[Stored data entries]
[Start of section]

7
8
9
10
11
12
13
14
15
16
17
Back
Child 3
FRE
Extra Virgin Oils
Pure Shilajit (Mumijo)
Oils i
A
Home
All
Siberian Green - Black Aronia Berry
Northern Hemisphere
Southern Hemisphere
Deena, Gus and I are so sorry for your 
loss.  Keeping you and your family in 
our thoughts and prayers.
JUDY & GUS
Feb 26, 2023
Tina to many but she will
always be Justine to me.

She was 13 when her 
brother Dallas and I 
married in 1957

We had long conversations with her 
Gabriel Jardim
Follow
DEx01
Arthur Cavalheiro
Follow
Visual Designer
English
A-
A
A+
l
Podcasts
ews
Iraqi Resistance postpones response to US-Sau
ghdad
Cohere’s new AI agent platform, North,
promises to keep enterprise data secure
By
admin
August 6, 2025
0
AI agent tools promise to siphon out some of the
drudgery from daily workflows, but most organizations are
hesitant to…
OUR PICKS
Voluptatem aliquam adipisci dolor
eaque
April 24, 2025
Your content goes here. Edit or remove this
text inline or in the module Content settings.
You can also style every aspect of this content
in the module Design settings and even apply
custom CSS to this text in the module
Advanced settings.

[End of section]

Transcribe the lines of the items exactly, from the line containing "She was 13 when her" through the last line of the items, including both of those lines.

She was 13 when her 
brother Dallas and I 
married in 1957

We had long conversations with her 
Gabriel Jardim
Follow
DEx01
Arthur Cavalheiro
Follow
Visual Designer
English
A-
A
A+
l
Podcasts
ews
Iraqi Resistance postpones response to US-Sau
ghdad
Cohere’s new AI agent platform, North,
promises to keep enterprise data secure
By
admin
August 6, 2025
0
AI agent tools promise to siphon out some of the
drudgery from daily workflows, but most organizations are
hesitant to…
OUR PICKS
Voluptatem aliquam adipisci dolor
eaque
April 24, 2025
Your content goes here. Edit or remove this
text inline or in the module Content settings.
You can also style every aspect of this content
in the module Design settings and even apply
custom CSS to this text in the module
Advanced settings.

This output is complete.